## What is needed
All lines from the one including "right ankle: (750, 1677)" to the bottom of the entries below should be repeated exactly, both ends kept.

## Data

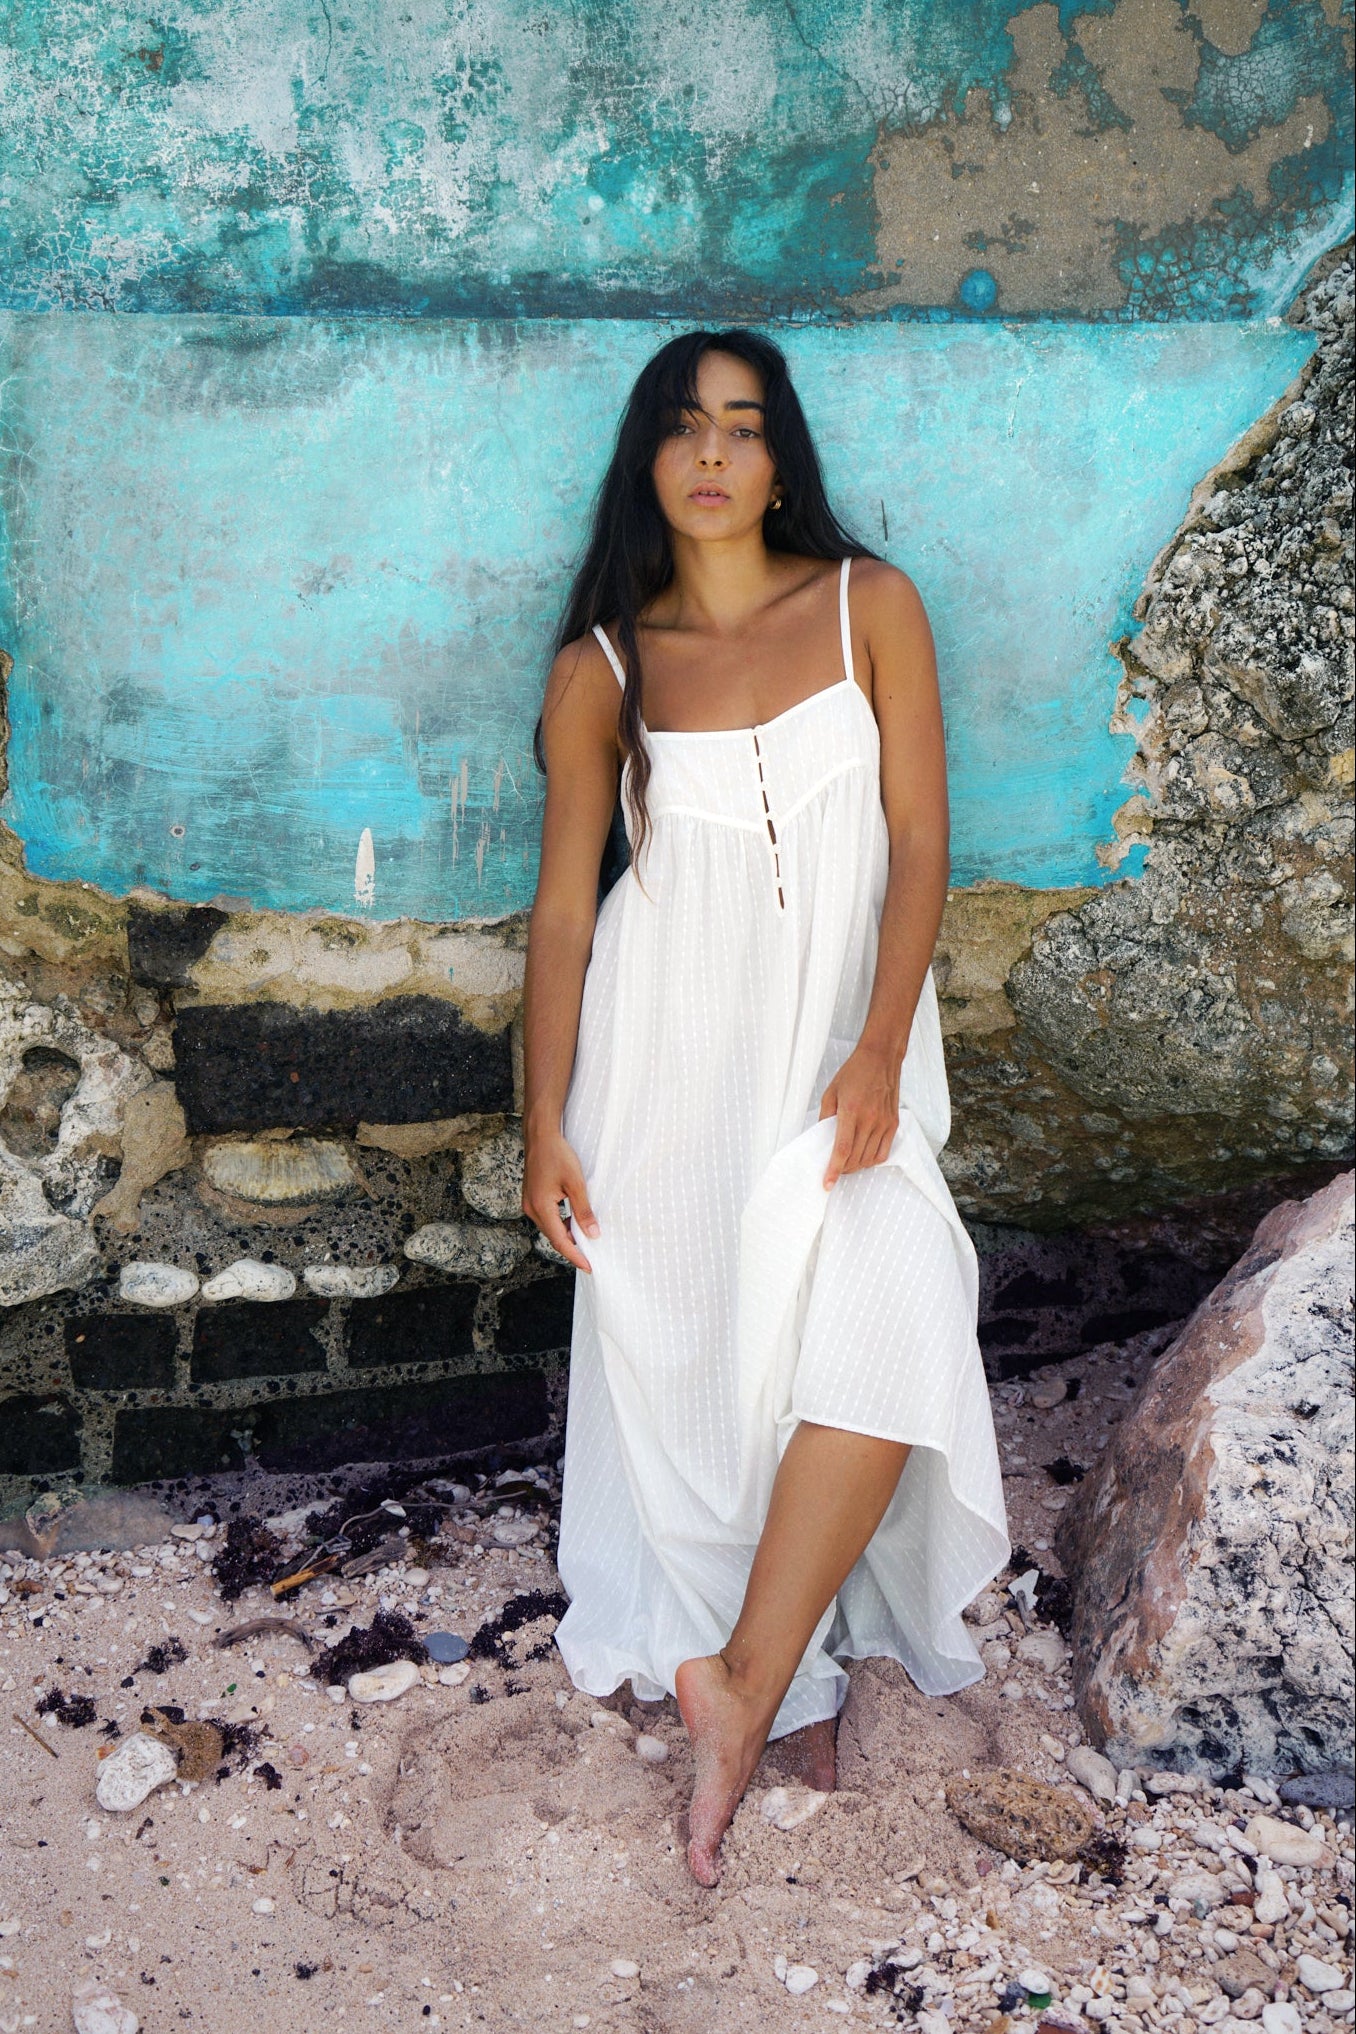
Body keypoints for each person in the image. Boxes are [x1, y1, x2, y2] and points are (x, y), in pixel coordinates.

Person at [521, 328, 1008, 1888]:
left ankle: (744, 1674)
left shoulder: (874, 608)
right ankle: (750, 1677)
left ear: (781, 458)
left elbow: (921, 844)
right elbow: (562, 920)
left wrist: (876, 1051)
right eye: (684, 428)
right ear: (648, 462)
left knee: (901, 1287)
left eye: (743, 426)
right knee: (710, 1376)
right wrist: (541, 1122)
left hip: (834, 1068)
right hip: (664, 1081)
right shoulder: (604, 669)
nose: (715, 454)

## Response area
right ankle: (750, 1677)
left ear: (781, 458)
left elbow: (921, 844)
right elbow: (562, 920)
left wrist: (876, 1051)
right eye: (684, 428)
right ear: (648, 462)
left knee: (901, 1287)
left eye: (743, 426)
right knee: (710, 1376)
right wrist: (541, 1122)
left hip: (834, 1068)
right hip: (664, 1081)
right shoulder: (604, 669)
nose: (715, 454)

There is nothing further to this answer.